Not perfect, but its not bad, as far as predicting with unseen data goes. Especially with a training sample of “only” 69 subjects.

  • But, can we do better?

  • On thing we could do is increase the size our training set while simultaneously reducing bias by instead using 10-fold cross-validation

logo

Cross-validation is a technique used to protect against biases in a predictive model

  • particularly useful in cases where the amount of data may be limited.

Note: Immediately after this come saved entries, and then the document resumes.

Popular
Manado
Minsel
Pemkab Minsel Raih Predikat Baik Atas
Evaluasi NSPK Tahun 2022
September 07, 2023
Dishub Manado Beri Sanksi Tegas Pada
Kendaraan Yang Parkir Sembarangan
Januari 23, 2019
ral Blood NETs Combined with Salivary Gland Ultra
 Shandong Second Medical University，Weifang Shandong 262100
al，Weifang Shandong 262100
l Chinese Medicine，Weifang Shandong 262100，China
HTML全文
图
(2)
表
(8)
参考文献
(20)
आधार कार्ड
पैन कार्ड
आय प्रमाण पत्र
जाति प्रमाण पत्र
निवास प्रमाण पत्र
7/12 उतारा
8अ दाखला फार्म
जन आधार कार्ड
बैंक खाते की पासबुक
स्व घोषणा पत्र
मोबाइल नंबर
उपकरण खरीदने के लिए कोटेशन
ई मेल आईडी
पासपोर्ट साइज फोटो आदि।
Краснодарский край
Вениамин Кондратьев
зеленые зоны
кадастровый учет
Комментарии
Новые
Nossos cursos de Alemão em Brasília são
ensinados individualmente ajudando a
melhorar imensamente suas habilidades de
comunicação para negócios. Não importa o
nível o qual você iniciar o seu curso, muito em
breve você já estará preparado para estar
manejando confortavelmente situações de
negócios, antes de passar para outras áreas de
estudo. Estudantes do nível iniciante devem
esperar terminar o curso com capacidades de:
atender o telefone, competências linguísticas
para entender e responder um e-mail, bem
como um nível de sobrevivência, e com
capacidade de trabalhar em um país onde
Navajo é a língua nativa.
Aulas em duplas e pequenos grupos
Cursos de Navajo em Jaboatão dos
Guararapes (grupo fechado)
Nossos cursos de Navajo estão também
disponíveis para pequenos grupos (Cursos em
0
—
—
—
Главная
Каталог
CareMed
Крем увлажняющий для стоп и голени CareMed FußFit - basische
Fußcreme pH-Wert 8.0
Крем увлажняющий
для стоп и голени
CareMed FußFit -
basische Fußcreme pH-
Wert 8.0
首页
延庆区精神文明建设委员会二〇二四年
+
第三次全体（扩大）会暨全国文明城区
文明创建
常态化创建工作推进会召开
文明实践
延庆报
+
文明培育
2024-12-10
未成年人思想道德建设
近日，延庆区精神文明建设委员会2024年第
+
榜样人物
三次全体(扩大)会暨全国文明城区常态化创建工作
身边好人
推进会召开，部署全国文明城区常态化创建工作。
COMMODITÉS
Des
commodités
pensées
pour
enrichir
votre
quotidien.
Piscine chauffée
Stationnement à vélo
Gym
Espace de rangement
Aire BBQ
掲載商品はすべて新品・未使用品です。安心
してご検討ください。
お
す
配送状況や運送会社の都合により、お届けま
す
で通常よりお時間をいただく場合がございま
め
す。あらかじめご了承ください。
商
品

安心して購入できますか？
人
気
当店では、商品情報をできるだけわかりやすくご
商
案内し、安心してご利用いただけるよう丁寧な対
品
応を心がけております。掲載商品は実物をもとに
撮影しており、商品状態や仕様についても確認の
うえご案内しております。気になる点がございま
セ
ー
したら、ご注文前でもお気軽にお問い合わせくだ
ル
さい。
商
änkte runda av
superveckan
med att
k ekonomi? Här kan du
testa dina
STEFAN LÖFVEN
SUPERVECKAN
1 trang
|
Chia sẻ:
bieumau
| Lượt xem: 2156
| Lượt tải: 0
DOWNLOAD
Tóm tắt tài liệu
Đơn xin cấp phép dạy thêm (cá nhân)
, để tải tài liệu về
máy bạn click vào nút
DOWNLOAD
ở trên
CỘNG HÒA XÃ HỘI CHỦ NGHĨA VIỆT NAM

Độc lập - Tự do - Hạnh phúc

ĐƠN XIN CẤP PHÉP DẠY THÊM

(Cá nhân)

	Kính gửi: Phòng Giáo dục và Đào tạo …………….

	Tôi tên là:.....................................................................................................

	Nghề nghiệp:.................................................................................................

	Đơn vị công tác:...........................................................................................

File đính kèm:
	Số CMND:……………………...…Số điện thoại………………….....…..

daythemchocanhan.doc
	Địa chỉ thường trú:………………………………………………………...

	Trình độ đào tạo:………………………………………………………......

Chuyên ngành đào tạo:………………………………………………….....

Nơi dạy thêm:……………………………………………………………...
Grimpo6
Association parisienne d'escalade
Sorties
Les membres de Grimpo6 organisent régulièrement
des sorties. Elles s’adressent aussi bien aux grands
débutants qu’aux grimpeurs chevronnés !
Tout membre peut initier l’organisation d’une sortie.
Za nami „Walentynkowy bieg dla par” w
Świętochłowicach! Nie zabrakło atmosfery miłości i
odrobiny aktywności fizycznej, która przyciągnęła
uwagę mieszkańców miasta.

  • basic idea: you partition the data in a fixed number of folds, run the analysis on each fold, and then average out the overall error estimate

Let’s look at the models performance across 10 folds

# import modules needed for cross-validation
from sklearn.model_selection import cross_val_predict, cross_val_score

# predict
y_pred = cross_val_predict(lin_svr, X_train, y_train, cv=10)
# scores
acc = cross_val_score(lin_svr, X_train, y_train, cv=10)
mae = cross_val_score(lin_svr, X_train, y_train, cv=10, 
                      scoring='neg_mean_absolute_error')
# negative MAE is simply the negative of the 
# MAE (by definition a positive quantity),  
# since MAE is an error metric, i.e. the lower the better, 
# negative MAE is the opposite
# print the results for each fold
for i in range(10):
    print(
        'Fold {} -- Acc = {}, MAE = {}'.format(i, np.round(acc[i], 3), np.round(-mae[i], 3))
    )
Fold 0 -- Acc = 0.419, MAE = 5.271
Fold 1 -- Acc = 0.11, MAE = 3.069
Fold 2 -- Acc = 0.79, MAE = 2.275
Fold 3 -- Acc = 0.809, MAE = 3.061
Fold 4 -- Acc = 0.641, MAE = 3.906
Fold 5 -- Acc = 0.195, MAE = 4.732
Fold 6 -- Acc = 0.684, MAE = 3.974
Fold 7 -- Acc = 0.815, MAE = 2.693
Fold 8 -- Acc = 0.058, MAE = 5.525
Fold 9 -- Acc = 0.698, MAE = 2.571

For the visually oriented among us

fig = plt.figure(figsize=(8, 6))
plt.plot(acc, label = 'R-squared')
plt.legend()
plt.plot(-mae, label = 'MAE')
plt.legend(prop={'size': 12}, loc=9)
plt.xlabel('Folds [1 to 10]')
plt.ylabel('Metric score [i.e., R-squared 0 to 1]')
Text(0, 0.5, 'Metric score [i.e., R-squared 0 to 1]')
_images/ML_eval_cv_40_1.png

We can also look at the overall accuracy of the model

from sklearn.metrics import r2_score

overall_acc = r2_score(y_train, y_pred)
overall_mae = mean_absolute_error(y_train,y_pred)

print('R2:', overall_acc)
print('MAE:', overall_mae)
R2: 0.5544107024745264
MAE: 3.7082530497804926

Now, let’s look at the final overall model prediction

sns.regplot(x=y_train, y=y_pred, scatter_kws=dict(color='k'))
plt.ylabel('Predicted Age')
Text(0, 0.5, 'Predicted Age')
_images/ML_eval_cv_44_1.png

Summary

Not bad, not bad at all.

But most importantly

  • this is a more accurate estimation of our model’s predictive efficacy.